Élevé en Indochine, sa deuxième patrie, il y apprend les rudiments de la voile à bord de jonques rudimentaires, parfois il accompagne les pêcheurs, parfois les transports de cargo entre les iles.

Il travaillera fort pour acquérir son premièr voilier, un ketch appelé « le Snark », sa première vraie traversée maritime sera l’océan Indien, en compagnie d’un ami, du sud du Vietnam vers Singapour. Cet aller-retour lui permettra de découvrir sa vraie passion, la navigation au grand large.

Le Snark, mal calfaté, fut dévoré par les tarets, ces vers de mer qui pénètrent dans le bois, creusent des galeries et vous transforment le bateau en une vrai passoire. Il terminera sa course en écopant à tour de rôle, toute la nuit, pour ne pas couler. Loin de se décourager il retape une jonque aux formes harmonieuses qu’il baptisera « Marie Thérèse » en souvenir de son premier grand amour. L’habitacle y est précaire mais l’essentiel est là et il a hâte de repartir mais cette fois ce sera en solitaire.

Son but ? Rejoindre l’archipel des Chagos, l’Afrique du Sud puis les Antilles, son départ tardif du Vietnam le contraint à affronter la mousson, les coups de vents, la pluie à l’ouest de Sumatra et il dû tirer des bords pendant quatre-vingt-cinq jours pour s’en échapper. Enfin c’est le grand large, il commence à apprécier cette vie, a relaxer n’est pas au bout de ses peines lorsque, de nuit, il échoue sur les premiers récifs aux abords de Chagos. Tant bien que mal il arrive à sauver une petite partie de son équipement mais son bateau sera une perte totale.

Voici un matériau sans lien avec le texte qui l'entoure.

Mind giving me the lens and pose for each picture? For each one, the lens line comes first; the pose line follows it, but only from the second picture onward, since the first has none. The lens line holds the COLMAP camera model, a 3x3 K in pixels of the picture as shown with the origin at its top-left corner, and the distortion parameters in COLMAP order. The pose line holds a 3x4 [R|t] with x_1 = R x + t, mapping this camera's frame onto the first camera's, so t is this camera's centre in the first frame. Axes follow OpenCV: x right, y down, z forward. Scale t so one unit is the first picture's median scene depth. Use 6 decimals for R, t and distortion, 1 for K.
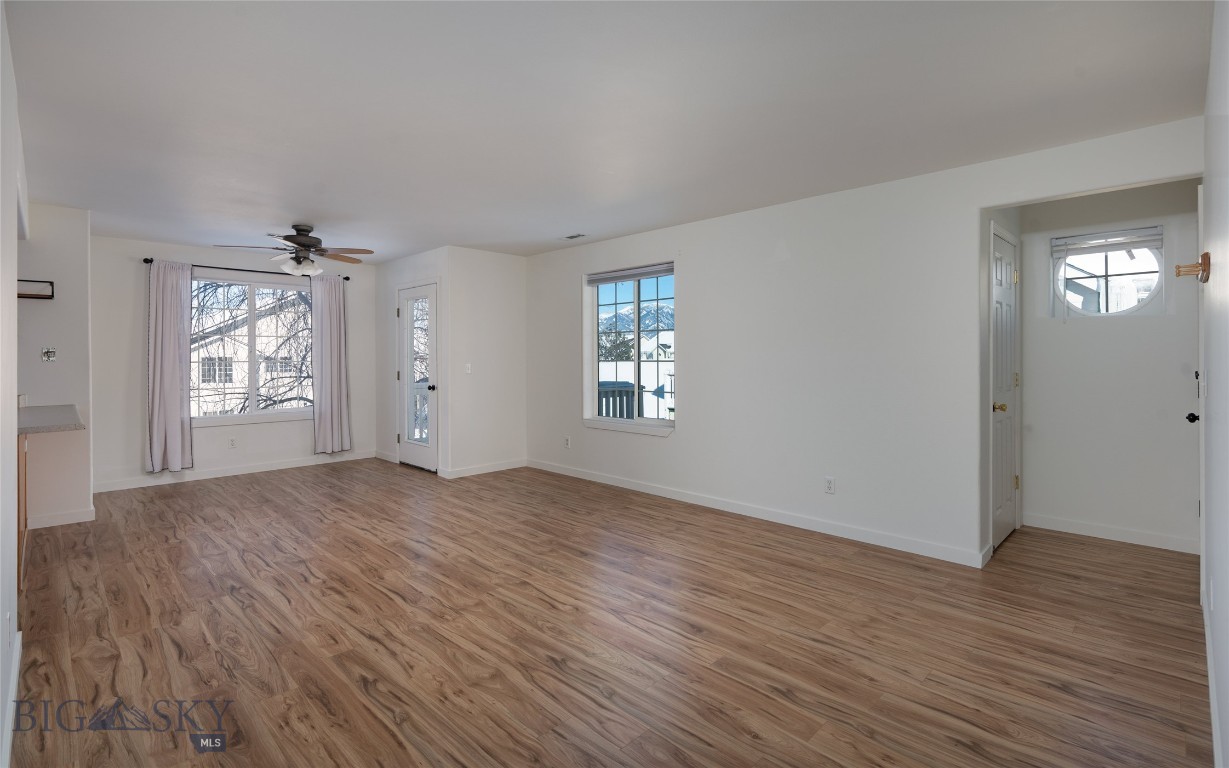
lens RADIAL K [[567.6, 0, 605.4], [0, 567.6, 357.2], [0, 0, 1]] dist [-0.005938, 0.001611]
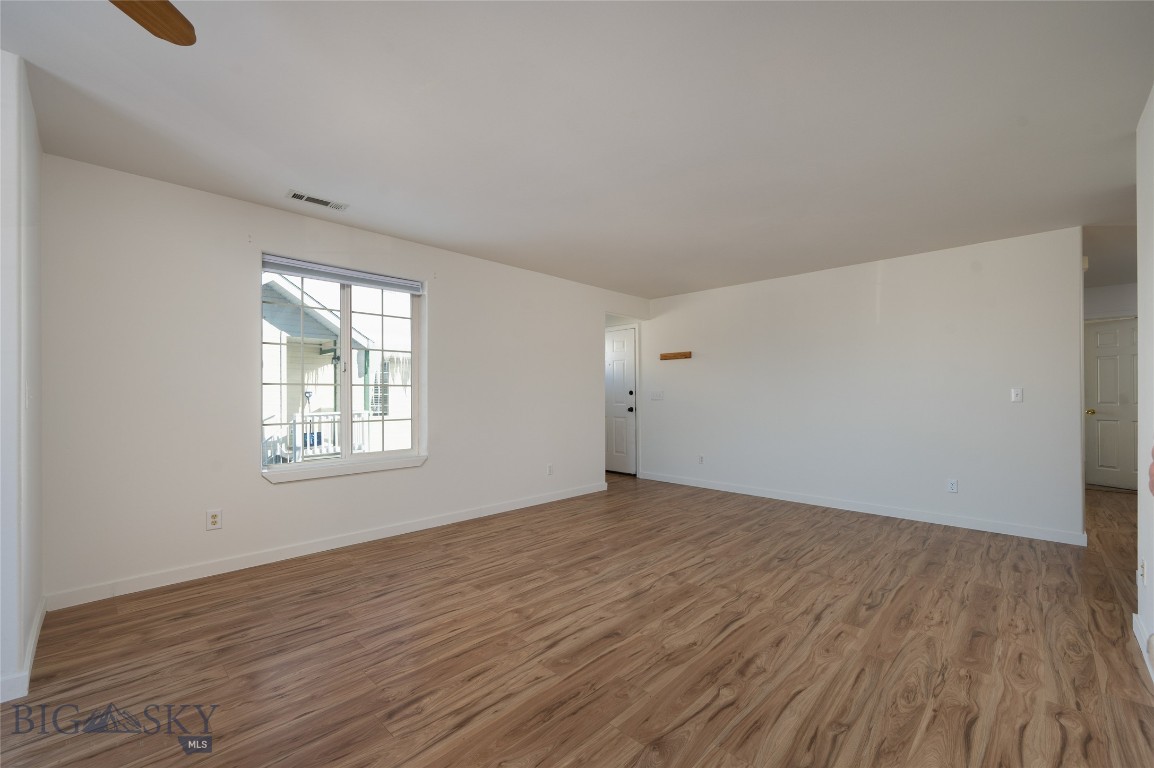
lens RADIAL K [[474.6, 0, 572.4], [0, 474.6, 392.5], [0, 0, 1]] dist [-0.001712, 0.000148]
pose [[-0.012324, 0.007829, 0.999893, -0.880378], [0.002223, 0.999967, -0.007802, 0.033164], [-0.999922, 0.002127, -0.012341, 0.974420]]
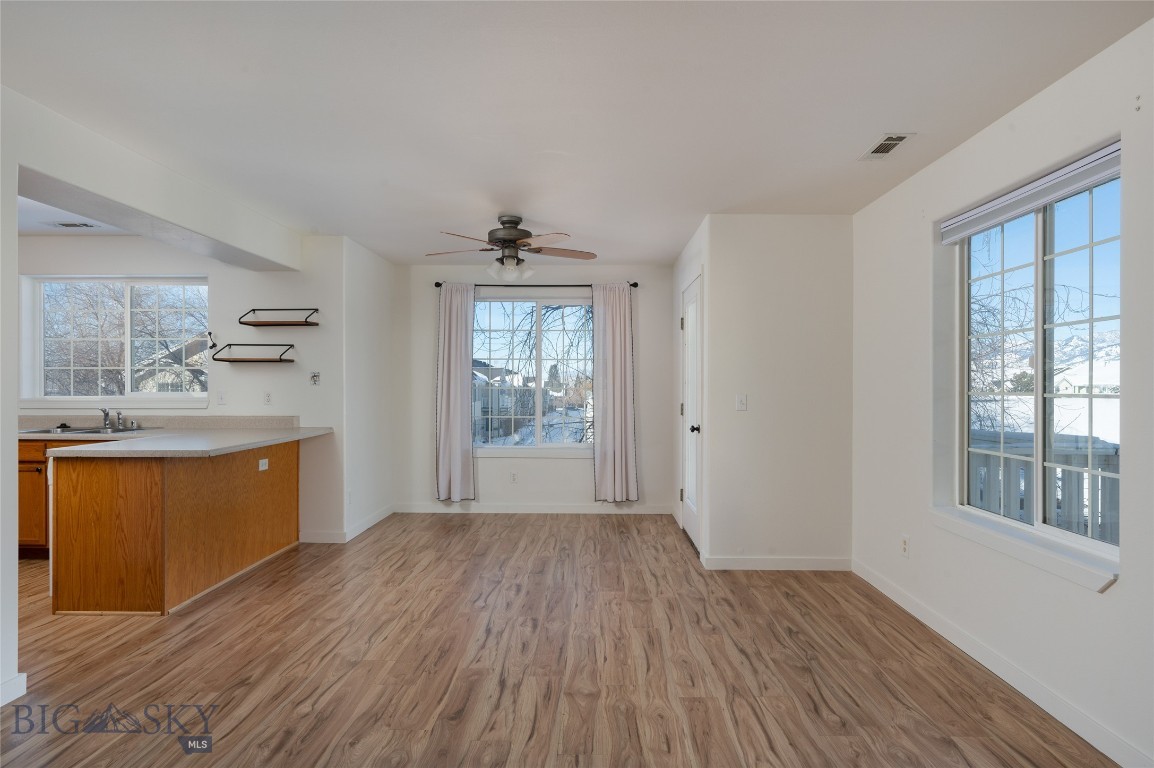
lens RADIAL K [[630.2, 0, 585.6], [0, 630.2, 384.5], [0, 0, 1]] dist [-0.005136, -0.000296]
pose [[0.704637, 0.005738, -0.709545, 0.213487], [-0.008070, 0.999967, 0.000072, 0.002206], [0.709523, 0.005675, 0.704660, 0.577739]]
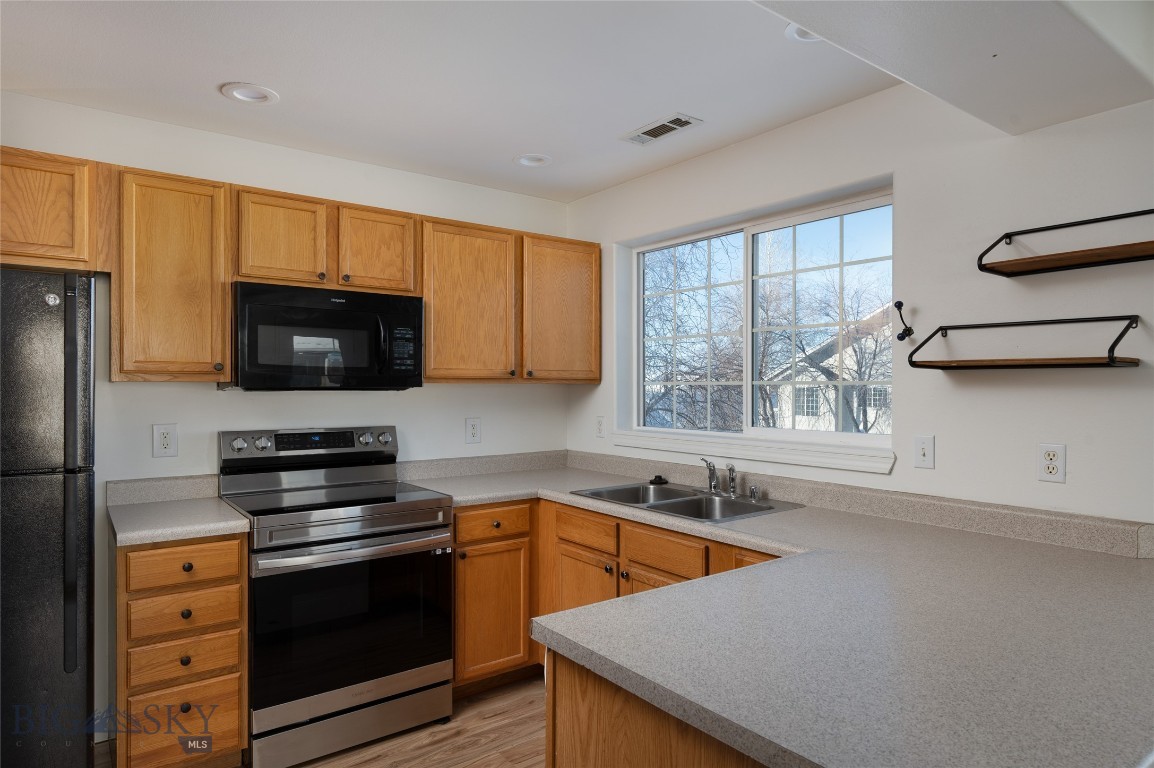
lens RADIAL K [[680.6, 0, 571.7], [0, 680.6, 390.1], [0, 0, 1]] dist [-0.002874, -0.000294]
pose [[-0.132169, 0.011212, -0.991164, -0.576740], [-0.006527, 0.999905, 0.012181, -0.024551], [0.991206, 0.008079, -0.132083, 0.725029]]
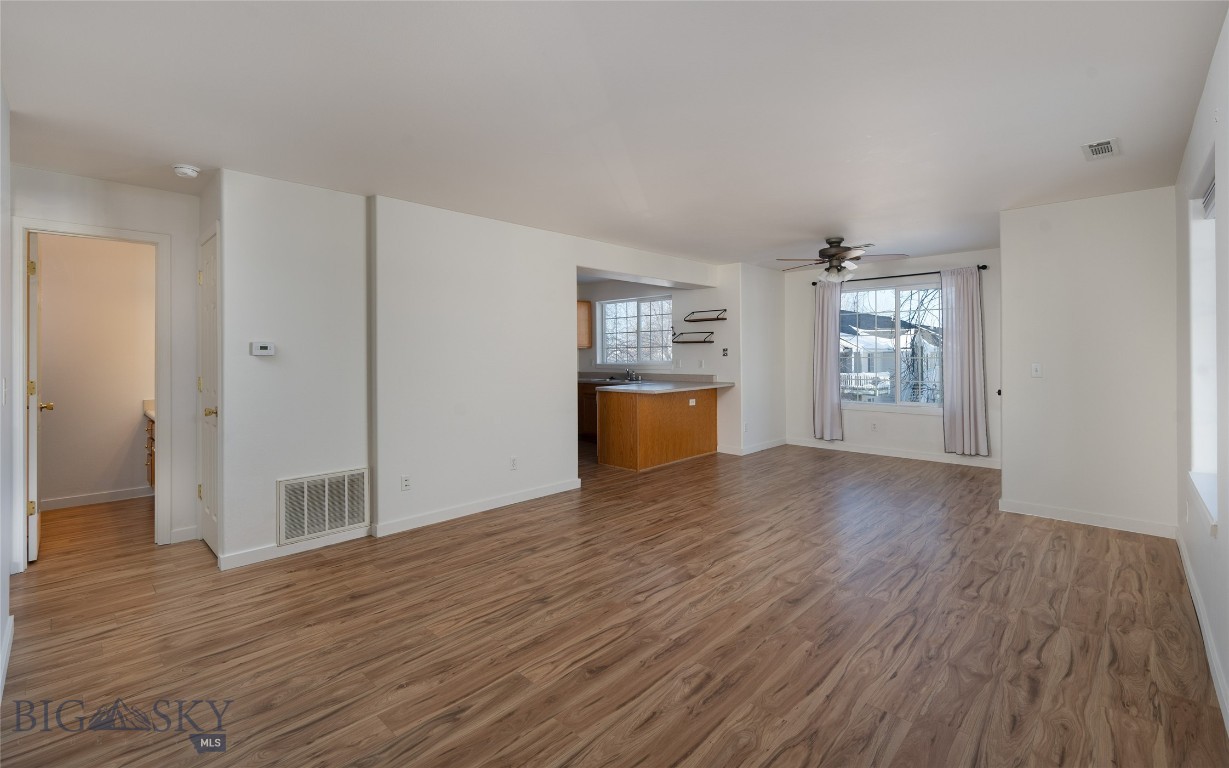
lens RADIAL K [[531.4, 0, 618.7], [0, 531.4, 353.2], [0, 0, 1]] dist [0.000241, -0.000518]
pose [[0.038681, 0.001654, -0.999250, 0.652377], [0.001161, 0.999998, 0.001700, -0.005505], [0.999251, -0.001226, 0.038679, 0.670220]]
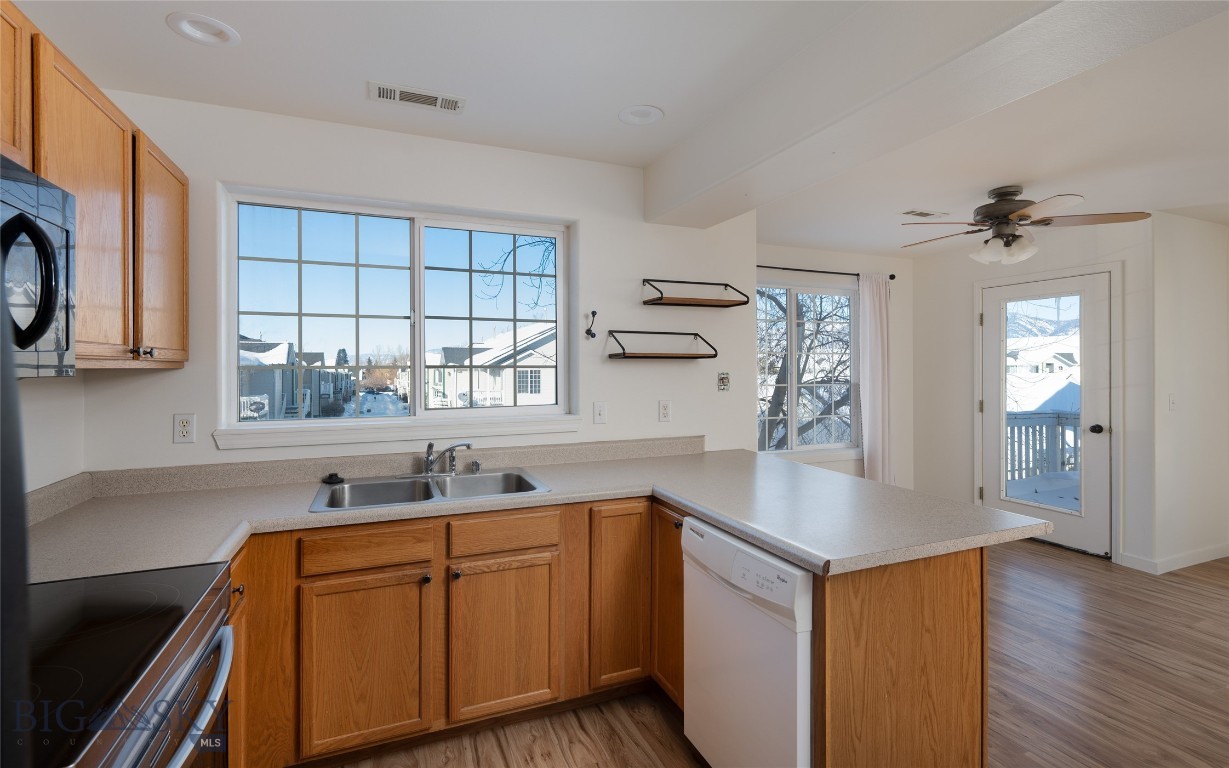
lens RADIAL K [[567.6, 0, 615.5], [0, 567.6, 362.6], [0, 0, 1]] dist [-0.005938, 0.001611]
pose [[0.930823, -0.001541, -0.365467, -0.912021], [-0.002543, 0.999940, -0.010693, -0.022921], [0.365461, 0.010883, 0.930763, 0.277188]]
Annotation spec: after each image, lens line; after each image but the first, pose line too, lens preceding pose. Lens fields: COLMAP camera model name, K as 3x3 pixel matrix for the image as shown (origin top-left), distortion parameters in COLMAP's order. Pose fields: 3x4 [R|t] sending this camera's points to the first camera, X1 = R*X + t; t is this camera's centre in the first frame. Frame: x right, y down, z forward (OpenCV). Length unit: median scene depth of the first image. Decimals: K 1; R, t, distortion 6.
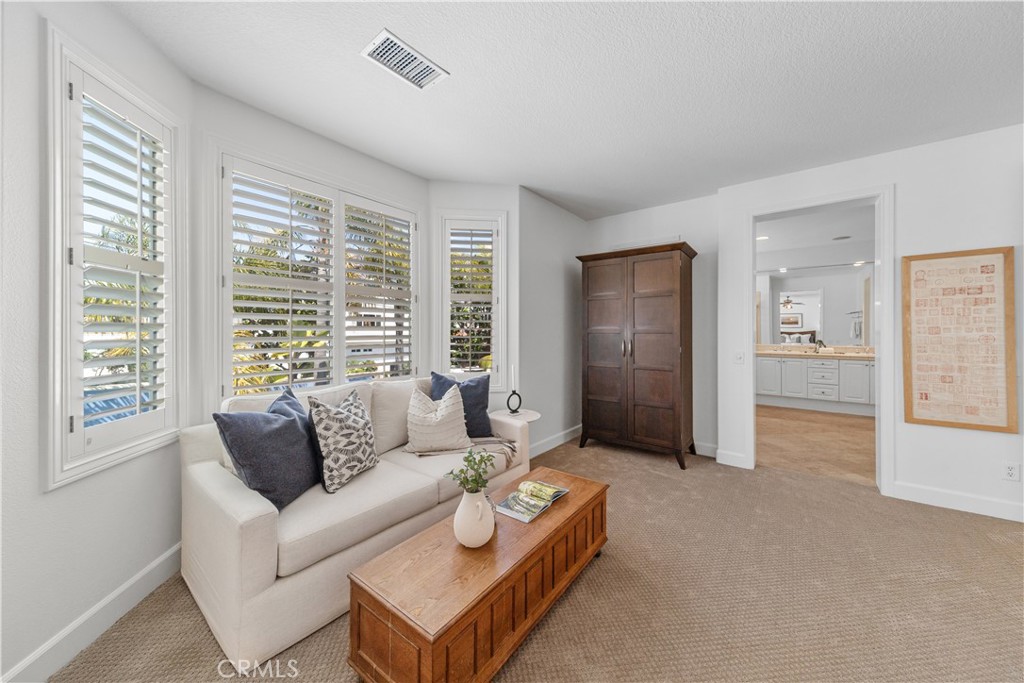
lens RADIAL K [[359.0, 0, 508.6], [0, 359.0, 335.9], [0, 0, 1]] dist [-0.000039, -0.000023]
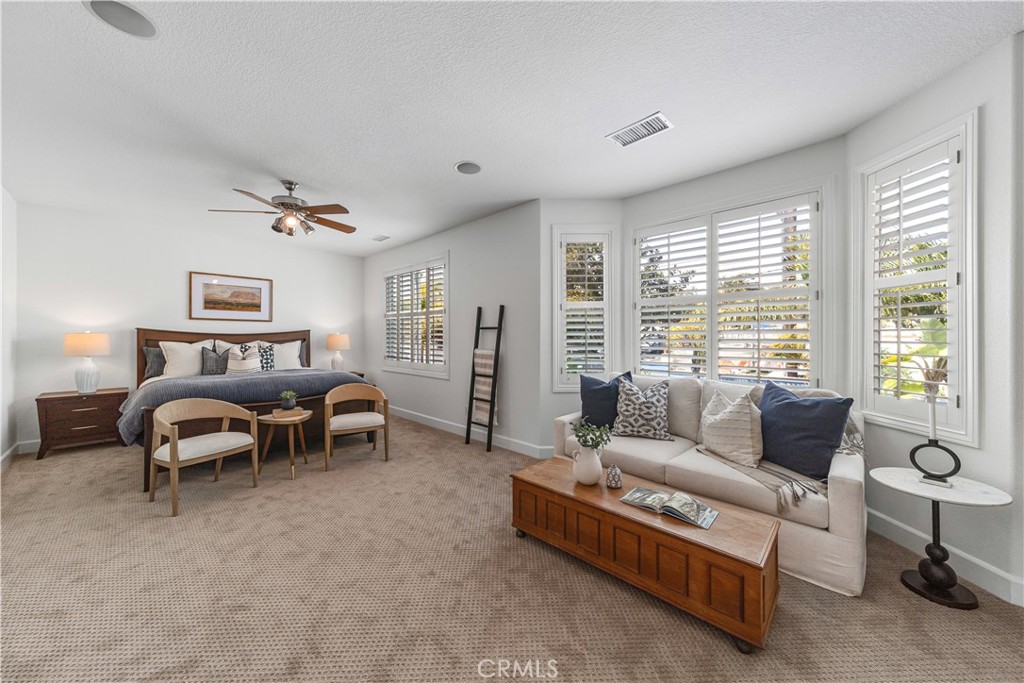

Ruiné mais vivant, il tire une leçon de cette mésaventure et retrousse ses manches. Il trouve du travail et entreprend la construction de son nouveau bateau, qu’il appellera « Marie Thérèse II »

Trois ans plus tard, il reprend la mer en direction de l’Afrique du Sud en passant par les Marquises. Il doit faire preuve de débrouillardise à chaque escale pour pouvoir vivre, refaire le plein de bien essentiels et entretenir son bateau. A Cap Town, il a la chance de rencontrer d’autres navigateurs comme lui et de pouvoir, grâce à leur expérience et leur aide, améliorer le gréement, de concevoir un pilote automatique, celui-ci lui permettra de se reposer la nuit et lors de longue traversée, puis c’est enfin le tour de la cabine qui y gagne en confort et habitabilité.

Son régime alimentaire est à base de riz, de poisson et de Nuocman. Il arrivera aux Antilles après une traversée superbe mais échouera une fois de plus en pleine nuit, son bateau finira encore sur les récifs.

Mais Bernard Moitessier sait dorénavant ce qu’il est capable de faire, il trouvera les solutions, les ressources et repartira de zéro et deviendra un des plus grands navigateurs en solitaire.